Para poder comprender lo que allí ocurre en profundidad, hemos de escuchar más cuidadosamente aún las palabras de la Biblia y su sentido originario. Los estudiosos nos dicen que, en los tiempos remotos de que hablan las historias de los Patriarcas de Israel, «ratificar una alianza» significaba «entrar con otros en una unión fundada en la sangre, o bien acoger a alguien en la propia federación y entrar así en una comunión de derechos recíprocos». De este modo se crea una consanguinidad real, aunque no material. Los aliados se convierten en cierto modo en «hermanos de la misma carne y la misma sangre». La alianza realiza un conjunto que significa paz (cf. ThWNT II 105-137). ¿Podemos ahora hacernos al menos una idea de lo que ocurrió en la hora de la última Cena y que, desde entonces, se renueva cada vez que celebramos la Eucaristía? Dios, el Dios vivo establece con nosotros una comunión de paz, más aún, Él crea una "consanguinidad" entre Él y nosotros. Por la encarnación de Jesús, por su sangre derramada, hemos sido injertados en una consanguinidad muy real con Jesús y, por tanto, con Dios mismo. La sangre de Jesús es su amor, en el que la vida divina y la humana se han hecho una cosa sola. Pidamos al Señor que comprendamos cada vez más la grandeza de este misterio. Que Él despliegue su fuerza trasformadora en nuestro interior, de modo que lleguemos a ser realmente consanguíneos de Jesús, llenos de su paz y, así, también en comunión unos con otros.

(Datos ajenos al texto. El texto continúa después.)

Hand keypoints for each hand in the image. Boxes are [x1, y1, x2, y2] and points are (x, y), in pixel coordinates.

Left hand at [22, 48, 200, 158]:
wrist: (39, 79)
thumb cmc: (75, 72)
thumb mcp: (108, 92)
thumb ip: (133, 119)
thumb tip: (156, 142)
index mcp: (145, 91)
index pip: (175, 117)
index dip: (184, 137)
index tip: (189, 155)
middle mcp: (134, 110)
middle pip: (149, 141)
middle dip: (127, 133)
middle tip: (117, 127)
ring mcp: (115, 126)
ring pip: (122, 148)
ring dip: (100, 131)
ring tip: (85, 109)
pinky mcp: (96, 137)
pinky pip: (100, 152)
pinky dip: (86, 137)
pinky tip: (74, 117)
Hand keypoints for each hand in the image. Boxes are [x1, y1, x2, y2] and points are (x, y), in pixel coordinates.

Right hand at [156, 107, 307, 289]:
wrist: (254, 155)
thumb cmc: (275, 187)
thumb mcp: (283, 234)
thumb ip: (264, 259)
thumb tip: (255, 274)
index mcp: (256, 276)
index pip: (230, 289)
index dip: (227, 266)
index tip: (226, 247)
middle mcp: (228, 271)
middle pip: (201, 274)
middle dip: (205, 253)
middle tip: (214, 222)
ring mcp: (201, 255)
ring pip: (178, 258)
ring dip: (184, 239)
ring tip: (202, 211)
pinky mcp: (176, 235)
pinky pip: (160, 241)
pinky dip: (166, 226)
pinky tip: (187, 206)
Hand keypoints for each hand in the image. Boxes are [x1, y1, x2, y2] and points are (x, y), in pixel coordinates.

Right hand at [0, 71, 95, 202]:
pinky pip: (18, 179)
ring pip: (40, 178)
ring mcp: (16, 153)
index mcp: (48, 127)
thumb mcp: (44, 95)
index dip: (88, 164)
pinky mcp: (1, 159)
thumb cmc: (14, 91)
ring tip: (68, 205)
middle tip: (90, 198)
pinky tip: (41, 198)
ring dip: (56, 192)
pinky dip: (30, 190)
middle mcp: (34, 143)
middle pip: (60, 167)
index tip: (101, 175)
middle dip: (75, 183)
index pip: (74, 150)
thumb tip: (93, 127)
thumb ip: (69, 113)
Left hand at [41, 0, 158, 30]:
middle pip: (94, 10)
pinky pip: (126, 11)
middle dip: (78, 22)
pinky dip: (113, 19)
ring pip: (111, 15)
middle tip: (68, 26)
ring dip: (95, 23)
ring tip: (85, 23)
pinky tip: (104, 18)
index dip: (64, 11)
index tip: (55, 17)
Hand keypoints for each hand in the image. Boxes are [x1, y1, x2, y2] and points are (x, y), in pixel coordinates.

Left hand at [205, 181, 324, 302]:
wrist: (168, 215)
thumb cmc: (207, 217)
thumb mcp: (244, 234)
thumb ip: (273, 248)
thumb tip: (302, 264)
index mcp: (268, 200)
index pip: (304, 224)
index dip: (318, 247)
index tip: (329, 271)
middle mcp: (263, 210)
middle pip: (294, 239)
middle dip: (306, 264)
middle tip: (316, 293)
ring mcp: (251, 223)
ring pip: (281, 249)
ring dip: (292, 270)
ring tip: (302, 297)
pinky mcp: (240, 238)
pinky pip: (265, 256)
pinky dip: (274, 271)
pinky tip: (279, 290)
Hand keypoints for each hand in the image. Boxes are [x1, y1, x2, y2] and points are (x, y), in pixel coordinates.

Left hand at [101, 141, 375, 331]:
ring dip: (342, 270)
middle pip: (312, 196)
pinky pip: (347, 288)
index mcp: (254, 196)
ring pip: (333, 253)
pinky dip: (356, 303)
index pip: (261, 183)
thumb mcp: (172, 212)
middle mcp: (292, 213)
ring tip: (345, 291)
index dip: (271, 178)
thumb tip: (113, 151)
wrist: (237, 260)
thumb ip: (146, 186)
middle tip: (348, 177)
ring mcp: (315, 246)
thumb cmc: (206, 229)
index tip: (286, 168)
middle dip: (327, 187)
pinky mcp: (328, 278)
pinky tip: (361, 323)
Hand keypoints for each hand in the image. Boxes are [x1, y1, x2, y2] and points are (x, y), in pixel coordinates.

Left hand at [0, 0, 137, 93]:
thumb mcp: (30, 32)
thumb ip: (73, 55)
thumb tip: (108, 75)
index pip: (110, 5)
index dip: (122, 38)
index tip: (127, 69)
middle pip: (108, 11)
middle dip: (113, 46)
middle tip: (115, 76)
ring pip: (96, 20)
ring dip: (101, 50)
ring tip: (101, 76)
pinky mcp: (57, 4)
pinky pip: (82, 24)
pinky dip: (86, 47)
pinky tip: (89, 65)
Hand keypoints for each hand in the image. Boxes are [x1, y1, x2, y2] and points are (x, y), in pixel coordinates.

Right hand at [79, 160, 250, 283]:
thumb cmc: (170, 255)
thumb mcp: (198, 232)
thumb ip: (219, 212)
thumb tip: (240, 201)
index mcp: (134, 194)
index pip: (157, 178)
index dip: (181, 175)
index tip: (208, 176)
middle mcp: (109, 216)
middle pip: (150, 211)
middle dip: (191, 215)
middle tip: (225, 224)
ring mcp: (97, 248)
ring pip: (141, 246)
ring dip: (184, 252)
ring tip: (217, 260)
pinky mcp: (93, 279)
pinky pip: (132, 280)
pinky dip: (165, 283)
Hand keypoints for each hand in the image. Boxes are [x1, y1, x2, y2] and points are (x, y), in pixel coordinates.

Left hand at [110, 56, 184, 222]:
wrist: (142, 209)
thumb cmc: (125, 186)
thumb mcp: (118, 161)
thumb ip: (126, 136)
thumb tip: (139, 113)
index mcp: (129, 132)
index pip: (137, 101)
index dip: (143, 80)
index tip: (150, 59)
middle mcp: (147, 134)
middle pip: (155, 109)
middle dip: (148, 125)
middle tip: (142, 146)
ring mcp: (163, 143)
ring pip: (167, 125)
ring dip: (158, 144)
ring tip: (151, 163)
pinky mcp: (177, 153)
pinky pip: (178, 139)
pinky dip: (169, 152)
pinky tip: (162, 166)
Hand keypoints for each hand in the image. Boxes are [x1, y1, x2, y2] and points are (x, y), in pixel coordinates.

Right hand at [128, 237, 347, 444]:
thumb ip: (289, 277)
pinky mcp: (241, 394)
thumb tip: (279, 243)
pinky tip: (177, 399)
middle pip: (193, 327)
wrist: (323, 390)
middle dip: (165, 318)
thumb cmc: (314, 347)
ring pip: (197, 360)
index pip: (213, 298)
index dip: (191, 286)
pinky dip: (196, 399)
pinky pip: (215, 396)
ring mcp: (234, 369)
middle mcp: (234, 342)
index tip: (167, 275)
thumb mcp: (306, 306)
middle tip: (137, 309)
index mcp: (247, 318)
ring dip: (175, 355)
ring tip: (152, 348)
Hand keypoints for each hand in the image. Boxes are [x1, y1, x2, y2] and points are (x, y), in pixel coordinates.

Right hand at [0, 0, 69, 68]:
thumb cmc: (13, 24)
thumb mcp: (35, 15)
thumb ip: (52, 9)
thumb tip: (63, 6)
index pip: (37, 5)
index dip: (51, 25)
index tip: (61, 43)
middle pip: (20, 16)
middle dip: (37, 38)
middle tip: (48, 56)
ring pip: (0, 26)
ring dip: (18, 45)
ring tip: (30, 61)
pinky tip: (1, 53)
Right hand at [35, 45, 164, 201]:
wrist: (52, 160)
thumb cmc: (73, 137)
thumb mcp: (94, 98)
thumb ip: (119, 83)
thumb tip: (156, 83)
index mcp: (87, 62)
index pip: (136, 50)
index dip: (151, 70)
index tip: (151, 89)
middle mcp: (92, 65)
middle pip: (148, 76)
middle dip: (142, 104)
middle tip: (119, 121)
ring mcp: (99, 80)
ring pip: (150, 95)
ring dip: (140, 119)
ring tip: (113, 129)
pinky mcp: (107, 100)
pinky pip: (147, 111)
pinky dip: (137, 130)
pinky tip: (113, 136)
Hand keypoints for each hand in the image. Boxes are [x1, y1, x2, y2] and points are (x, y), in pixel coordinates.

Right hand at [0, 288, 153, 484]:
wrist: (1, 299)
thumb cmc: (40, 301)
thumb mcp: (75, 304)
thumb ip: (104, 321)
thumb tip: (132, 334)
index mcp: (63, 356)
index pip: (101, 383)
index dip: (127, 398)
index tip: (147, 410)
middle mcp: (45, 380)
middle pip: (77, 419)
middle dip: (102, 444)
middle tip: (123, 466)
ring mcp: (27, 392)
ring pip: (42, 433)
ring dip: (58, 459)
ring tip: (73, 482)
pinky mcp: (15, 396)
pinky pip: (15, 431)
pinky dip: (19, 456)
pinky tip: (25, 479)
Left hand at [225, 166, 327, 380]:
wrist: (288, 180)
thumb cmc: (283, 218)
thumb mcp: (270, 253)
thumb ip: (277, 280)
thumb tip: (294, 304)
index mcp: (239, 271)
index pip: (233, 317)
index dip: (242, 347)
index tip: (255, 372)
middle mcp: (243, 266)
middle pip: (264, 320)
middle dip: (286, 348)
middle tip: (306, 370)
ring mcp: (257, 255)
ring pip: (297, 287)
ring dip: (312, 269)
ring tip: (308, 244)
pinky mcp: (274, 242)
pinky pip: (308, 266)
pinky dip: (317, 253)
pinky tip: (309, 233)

Sin embargo, ahora surge aún otra pregunta. En el Cenáculo, Cristo entrega a los discípulos su Cuerpo y su Sangre, es decir, Él mismo en la totalidad de su persona. Pero, ¿puede hacerlo? Todavía está físicamente presente entre ellos, está ante ellos. La respuesta es que, en aquella hora, Jesús cumple lo que previamente había anunciado en el discurso sobre el Buen Pastor: «Nadie me quita la vida, sino que yo la entrego libremente. Tengo poder para entregarla y tengo poder para recuperarla» (cf. Jn 10,18). Nadie puede quitarle la vida: la da por libre decisión. En aquella hora anticipa la crucifixión y la resurrección. Lo que, por decirlo así, se cumplirá físicamente en Él, Él ya lo lleva a cabo anticipadamente en la libertad de su amor. Él entrega su vida y la recupera en la resurrección para poderla compartir para siempre.
Señor, Tú nos entregas hoy tu vida, Tú mismo te nos das. Llénanos de tu amor. Haznos vivir en tu «hoy». Haznos instrumentos de tu paz. Amén”.